SELECTION
** Begin **
New Media is also its own category.

DQ: What kind of criteria did you follow in the selection?

MT: From page 7 of the English version: "We chose to... focus on works
that are particularly influential, that exemplify an important domain of
New Media art practice and that display an exceptional degree of
conceptual sophistication, technological innovation, or social
relevance." Beyond that, we considered geographic diversity and
generally selected work that we personally like. Unfortunately, do to
the limitations of the series, we had to leave out a lot of work that we
very much wanted to include.

RJ: In addition, I think it's important to circle back to the definition
of New Media art that Mark mentioned in his first answer. We looked for
"projects that make use of emerging media technologies and are concerned
with the cultural, political, and aesthetic possibilities of [new media]
tools." As for "selecting work that we personally like," such a
criterion reflects basic editorial (and, for that matter, curatorial)
** End **
LISTED RECORDS
** Begin **
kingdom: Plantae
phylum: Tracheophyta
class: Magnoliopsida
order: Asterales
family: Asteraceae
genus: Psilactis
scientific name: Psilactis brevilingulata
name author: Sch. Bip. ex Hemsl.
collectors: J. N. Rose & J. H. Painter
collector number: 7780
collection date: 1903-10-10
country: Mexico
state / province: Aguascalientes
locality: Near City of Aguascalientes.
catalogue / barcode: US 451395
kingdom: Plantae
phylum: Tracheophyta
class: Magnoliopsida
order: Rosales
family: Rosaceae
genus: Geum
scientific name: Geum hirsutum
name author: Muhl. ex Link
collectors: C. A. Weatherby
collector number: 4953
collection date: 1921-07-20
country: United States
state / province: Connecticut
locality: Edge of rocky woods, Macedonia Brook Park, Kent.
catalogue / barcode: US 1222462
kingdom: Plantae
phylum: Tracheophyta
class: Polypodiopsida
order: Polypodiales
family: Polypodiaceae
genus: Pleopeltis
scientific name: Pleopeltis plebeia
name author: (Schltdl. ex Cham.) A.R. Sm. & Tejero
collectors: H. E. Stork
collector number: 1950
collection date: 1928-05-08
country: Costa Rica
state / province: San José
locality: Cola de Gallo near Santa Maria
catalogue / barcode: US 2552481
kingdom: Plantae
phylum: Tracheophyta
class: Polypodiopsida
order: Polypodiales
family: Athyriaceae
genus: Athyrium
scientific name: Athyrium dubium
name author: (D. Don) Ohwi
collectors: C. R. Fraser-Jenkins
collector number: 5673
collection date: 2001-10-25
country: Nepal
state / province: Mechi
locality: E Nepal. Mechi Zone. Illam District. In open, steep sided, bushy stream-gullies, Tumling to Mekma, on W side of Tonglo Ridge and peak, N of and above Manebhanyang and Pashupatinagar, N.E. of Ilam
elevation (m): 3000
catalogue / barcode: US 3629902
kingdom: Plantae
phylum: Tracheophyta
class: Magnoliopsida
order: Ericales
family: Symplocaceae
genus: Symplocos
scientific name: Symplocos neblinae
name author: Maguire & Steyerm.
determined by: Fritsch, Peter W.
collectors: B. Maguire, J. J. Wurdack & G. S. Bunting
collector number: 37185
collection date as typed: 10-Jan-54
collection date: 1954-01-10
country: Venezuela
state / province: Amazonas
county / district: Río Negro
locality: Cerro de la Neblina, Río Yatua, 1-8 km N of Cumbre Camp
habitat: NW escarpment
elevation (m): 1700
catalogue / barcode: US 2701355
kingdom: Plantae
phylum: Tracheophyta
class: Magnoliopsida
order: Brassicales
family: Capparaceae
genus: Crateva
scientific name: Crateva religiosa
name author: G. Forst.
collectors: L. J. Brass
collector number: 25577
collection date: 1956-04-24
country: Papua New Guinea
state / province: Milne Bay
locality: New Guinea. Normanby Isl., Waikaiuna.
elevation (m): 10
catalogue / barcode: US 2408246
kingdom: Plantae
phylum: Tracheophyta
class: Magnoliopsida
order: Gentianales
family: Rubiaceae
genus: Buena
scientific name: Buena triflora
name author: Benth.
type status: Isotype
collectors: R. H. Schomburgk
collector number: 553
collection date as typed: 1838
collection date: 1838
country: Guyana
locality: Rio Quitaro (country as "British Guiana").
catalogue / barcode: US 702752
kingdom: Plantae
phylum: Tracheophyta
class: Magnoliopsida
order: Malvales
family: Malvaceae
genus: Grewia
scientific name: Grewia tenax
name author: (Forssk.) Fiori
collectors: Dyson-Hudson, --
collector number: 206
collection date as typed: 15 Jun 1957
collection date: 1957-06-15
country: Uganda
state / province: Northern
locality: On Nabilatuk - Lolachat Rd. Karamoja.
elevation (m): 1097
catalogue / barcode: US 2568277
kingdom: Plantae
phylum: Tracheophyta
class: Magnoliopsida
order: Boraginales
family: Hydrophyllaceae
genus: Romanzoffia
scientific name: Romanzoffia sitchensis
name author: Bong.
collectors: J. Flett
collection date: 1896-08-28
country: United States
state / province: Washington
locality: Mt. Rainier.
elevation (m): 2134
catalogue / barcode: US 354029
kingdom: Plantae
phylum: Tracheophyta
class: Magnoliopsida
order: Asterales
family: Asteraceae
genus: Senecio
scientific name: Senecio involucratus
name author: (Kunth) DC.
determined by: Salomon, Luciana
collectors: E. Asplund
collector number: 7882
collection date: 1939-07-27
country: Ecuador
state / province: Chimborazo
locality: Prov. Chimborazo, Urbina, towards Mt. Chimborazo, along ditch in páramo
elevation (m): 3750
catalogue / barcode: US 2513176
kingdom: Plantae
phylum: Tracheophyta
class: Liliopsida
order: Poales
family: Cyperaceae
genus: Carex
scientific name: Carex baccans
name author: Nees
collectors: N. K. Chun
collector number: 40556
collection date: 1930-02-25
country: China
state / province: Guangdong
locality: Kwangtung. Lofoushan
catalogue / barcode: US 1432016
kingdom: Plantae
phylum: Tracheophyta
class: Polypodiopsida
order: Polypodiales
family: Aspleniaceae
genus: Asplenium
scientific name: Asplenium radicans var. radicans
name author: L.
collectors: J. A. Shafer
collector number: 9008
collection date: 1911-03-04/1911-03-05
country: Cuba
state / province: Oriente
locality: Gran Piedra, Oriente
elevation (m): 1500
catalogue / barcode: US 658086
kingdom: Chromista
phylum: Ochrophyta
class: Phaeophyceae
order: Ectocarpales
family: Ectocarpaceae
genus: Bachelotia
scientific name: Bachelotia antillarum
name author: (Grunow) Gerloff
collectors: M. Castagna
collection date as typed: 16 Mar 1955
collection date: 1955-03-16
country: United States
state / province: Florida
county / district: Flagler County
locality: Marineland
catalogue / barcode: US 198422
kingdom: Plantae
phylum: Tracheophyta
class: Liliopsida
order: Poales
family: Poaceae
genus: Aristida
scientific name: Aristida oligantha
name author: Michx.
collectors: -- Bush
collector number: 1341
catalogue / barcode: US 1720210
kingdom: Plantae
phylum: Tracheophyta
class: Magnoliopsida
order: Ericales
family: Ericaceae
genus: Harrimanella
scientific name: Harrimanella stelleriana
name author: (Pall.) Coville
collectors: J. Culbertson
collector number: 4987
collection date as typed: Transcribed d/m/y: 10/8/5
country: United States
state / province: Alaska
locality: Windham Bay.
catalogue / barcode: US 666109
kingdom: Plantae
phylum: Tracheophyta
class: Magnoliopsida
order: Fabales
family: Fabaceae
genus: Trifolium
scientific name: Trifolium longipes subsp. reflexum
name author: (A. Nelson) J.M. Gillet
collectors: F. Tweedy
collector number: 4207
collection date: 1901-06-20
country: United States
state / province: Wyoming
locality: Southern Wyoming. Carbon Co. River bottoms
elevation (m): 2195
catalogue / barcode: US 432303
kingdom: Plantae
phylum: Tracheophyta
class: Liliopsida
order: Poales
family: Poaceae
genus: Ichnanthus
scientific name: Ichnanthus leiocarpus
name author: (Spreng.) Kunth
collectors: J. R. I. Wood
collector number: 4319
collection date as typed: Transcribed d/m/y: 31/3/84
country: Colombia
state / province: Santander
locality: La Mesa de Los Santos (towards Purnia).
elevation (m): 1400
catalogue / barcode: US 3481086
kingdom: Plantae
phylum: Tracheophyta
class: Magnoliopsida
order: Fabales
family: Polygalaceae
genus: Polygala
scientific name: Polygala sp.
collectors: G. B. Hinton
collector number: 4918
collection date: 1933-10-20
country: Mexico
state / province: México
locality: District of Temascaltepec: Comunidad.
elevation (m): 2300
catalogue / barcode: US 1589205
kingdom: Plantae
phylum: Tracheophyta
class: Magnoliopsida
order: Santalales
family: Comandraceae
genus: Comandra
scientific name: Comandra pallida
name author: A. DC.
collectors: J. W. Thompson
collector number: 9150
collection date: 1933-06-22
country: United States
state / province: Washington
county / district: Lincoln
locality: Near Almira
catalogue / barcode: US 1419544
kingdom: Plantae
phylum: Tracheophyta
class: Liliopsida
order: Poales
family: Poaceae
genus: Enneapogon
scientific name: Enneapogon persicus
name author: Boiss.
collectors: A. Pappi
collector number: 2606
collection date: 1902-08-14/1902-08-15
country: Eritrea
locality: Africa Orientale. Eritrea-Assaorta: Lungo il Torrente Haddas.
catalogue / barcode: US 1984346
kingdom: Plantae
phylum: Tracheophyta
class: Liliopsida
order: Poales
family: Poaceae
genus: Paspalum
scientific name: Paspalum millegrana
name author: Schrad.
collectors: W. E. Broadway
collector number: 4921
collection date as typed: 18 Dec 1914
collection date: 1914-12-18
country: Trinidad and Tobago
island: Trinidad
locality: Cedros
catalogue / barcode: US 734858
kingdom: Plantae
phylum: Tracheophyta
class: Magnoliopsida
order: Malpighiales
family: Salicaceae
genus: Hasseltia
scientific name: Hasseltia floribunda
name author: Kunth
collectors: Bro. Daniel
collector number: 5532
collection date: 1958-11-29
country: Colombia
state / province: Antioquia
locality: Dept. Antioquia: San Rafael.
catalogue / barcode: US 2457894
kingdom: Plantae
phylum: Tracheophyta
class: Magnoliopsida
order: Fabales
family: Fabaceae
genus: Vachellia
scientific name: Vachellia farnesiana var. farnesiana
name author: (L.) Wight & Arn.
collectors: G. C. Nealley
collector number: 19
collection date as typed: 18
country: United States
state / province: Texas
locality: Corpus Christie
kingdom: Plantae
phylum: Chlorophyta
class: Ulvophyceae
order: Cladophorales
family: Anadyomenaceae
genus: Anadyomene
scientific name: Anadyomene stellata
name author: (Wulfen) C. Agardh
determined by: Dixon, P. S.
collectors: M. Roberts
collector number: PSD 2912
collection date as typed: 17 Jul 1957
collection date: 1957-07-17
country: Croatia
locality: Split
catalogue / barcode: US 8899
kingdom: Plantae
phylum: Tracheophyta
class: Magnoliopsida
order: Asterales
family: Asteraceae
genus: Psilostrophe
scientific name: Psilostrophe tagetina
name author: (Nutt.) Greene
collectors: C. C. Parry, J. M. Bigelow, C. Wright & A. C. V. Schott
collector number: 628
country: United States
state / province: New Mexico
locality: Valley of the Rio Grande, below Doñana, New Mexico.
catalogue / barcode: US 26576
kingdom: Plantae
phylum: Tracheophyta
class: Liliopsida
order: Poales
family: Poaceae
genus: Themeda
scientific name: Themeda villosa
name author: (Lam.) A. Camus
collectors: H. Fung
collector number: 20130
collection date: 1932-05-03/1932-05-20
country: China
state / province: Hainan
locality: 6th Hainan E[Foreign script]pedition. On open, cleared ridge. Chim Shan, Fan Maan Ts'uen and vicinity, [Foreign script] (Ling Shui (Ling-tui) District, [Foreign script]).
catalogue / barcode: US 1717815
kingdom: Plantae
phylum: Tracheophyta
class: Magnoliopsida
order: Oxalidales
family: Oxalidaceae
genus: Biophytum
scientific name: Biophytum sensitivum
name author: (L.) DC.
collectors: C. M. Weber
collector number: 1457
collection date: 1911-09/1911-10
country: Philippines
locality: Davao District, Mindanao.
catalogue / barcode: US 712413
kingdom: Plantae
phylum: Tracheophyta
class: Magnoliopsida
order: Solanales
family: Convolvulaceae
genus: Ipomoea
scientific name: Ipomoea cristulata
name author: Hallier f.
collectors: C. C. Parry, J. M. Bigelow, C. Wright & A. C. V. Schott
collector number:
** End **
WORK TO COMPLETE
In the interview on New Media art, list the kinds of possibilities of new media tools that the quoted definition says the selected projects are concerned with. The entries are not needed for this work.

SOLVED PROBLEM
- cultural
- political
- aesthetic